§ Activity
Look through the records, and whenever a line includes the word "Biennial", copy it.

[Page-level text extractions]

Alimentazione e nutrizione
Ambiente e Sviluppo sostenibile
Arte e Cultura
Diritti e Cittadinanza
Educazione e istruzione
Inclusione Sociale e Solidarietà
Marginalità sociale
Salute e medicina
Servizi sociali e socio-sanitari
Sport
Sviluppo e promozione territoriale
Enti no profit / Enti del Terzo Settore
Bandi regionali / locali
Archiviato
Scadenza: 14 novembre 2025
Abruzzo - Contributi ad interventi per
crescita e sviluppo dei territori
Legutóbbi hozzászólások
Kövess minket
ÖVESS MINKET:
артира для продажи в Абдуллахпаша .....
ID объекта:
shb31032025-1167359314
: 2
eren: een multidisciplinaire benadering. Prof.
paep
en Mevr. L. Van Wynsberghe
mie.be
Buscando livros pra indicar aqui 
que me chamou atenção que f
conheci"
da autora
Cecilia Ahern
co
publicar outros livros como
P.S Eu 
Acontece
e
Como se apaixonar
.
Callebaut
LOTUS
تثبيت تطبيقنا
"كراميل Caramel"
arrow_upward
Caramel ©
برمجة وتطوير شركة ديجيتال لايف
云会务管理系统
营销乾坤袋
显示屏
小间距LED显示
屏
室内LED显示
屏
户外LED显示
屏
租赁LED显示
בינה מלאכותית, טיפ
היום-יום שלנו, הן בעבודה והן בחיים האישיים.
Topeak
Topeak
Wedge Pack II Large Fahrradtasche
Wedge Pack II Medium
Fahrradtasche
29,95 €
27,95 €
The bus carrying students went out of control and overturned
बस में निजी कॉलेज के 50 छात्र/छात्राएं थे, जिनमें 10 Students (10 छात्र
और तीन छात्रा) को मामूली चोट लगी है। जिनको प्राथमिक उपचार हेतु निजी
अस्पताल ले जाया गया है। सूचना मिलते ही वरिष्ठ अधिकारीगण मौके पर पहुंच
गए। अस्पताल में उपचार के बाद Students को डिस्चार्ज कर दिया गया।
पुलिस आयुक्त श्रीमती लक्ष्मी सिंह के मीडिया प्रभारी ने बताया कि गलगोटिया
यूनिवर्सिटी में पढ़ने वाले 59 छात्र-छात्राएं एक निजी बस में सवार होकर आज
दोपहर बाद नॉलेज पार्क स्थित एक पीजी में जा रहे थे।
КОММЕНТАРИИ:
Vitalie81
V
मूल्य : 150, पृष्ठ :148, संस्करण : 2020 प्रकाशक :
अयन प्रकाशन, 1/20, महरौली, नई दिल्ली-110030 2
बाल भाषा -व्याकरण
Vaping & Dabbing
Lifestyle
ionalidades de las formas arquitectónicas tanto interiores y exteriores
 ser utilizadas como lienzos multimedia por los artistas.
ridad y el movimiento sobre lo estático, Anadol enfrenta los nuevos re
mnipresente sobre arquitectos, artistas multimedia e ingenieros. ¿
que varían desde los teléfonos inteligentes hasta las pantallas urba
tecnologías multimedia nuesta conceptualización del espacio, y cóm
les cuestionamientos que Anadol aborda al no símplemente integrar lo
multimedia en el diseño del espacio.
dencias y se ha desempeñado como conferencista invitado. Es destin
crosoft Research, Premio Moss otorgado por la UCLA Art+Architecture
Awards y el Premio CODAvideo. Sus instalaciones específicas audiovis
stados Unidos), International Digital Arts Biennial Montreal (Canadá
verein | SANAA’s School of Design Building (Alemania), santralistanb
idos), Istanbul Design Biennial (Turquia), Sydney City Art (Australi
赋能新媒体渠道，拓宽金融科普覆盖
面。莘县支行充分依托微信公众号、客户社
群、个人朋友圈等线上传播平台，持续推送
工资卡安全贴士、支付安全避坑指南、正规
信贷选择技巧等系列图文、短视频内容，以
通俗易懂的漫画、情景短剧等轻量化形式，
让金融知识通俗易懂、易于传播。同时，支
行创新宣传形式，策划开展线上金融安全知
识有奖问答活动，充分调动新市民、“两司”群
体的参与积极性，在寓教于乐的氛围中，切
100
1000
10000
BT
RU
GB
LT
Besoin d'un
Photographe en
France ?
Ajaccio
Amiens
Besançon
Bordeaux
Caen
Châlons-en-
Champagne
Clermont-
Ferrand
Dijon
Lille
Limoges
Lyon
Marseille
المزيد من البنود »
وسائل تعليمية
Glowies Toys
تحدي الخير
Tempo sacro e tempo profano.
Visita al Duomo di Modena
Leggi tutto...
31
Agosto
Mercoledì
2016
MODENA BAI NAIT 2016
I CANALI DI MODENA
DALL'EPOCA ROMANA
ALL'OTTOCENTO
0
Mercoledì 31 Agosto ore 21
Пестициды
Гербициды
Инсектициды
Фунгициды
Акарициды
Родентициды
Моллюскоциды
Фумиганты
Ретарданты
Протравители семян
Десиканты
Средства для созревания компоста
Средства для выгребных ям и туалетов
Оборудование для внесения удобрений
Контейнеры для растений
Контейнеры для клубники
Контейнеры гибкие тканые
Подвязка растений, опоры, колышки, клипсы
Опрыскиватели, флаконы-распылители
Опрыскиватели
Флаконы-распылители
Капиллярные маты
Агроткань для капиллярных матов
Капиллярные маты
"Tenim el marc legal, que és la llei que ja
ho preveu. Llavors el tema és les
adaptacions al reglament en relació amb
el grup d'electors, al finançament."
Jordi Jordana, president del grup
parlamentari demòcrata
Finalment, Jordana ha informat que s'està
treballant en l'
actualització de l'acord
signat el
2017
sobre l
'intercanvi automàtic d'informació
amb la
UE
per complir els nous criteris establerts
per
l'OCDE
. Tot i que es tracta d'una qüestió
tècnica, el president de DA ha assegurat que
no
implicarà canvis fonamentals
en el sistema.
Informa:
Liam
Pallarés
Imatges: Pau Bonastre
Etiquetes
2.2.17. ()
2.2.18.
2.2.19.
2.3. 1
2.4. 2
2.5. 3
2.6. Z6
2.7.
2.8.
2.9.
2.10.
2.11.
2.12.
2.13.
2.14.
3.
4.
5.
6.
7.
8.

§ Exercise answer
stados Unidos), International Digital Arts Biennial Montreal (Canadá
idos), Istanbul Design Biennial (Turquia), Sydney City Art (Australi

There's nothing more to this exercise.